* [Problem]
Identify every row below that contains the word "August" and copy each of those rows in full. Treat uppercase and lowercase as different.

=== Record set ===

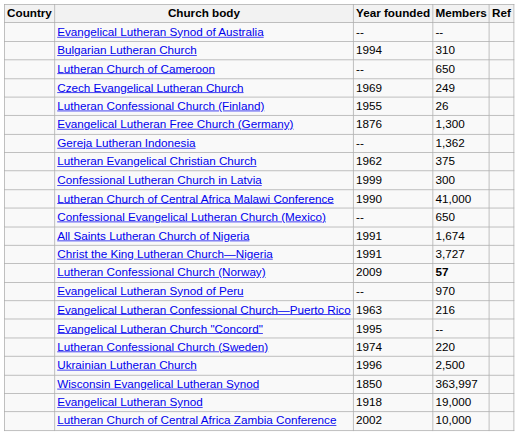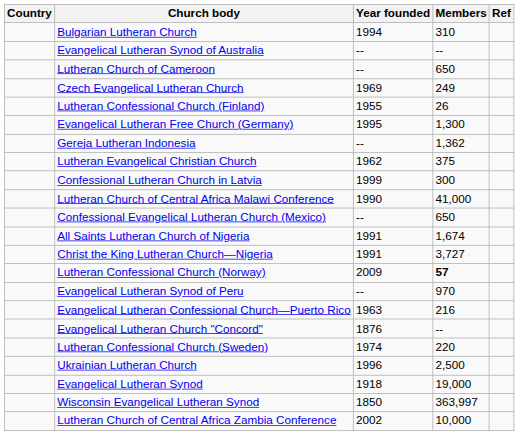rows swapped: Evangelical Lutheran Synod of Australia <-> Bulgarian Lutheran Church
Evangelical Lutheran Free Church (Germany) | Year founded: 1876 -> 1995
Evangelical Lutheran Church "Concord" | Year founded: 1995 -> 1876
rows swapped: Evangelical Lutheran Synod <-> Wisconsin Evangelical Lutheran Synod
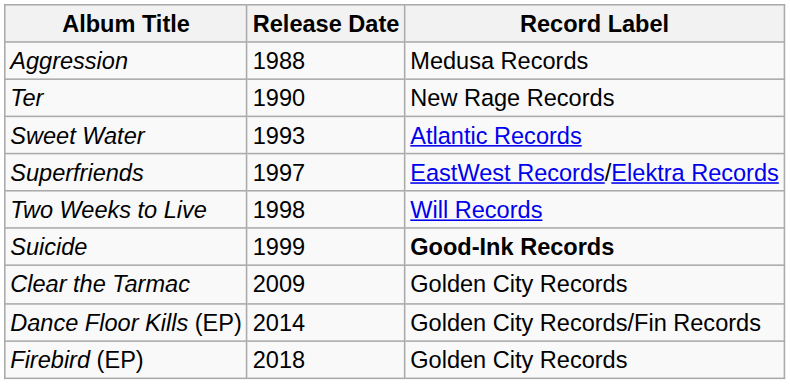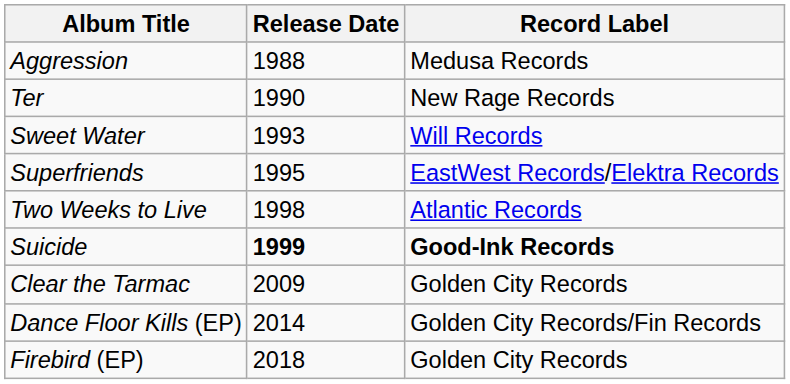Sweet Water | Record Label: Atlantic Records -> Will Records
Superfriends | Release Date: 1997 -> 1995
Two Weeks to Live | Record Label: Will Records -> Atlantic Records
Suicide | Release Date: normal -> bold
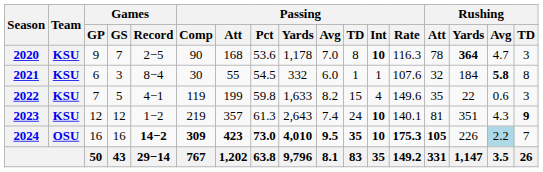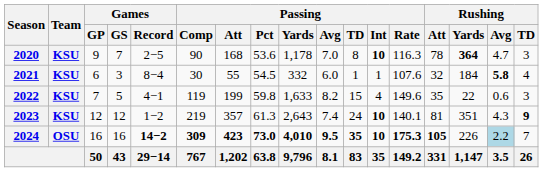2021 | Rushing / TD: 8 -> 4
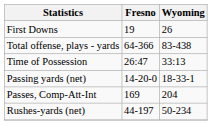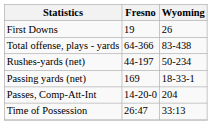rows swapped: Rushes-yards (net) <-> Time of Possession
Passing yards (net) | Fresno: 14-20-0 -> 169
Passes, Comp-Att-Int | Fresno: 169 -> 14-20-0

===
=== Record set ===

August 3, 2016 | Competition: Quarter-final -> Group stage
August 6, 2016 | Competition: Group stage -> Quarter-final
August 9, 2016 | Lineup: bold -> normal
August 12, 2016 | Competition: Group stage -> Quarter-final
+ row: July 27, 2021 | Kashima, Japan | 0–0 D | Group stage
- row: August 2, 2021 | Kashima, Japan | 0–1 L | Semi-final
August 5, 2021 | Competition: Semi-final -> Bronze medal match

===

* [Exercise solution]
August 3, 2016 | Competition: Quarter-final -> Group stage
August 6, 2016 | Competition: Group stage -> Quarter-final
August 9, 2016 | Lineup: bold -> normal
August 12, 2016 | Competition: Group stage -> Quarter-final
- row: August 2, 2021 | Kashima, Japan | 0–1 L | Semi-final
August 5, 2021 | Competition: Semi-final -> Bronze medal match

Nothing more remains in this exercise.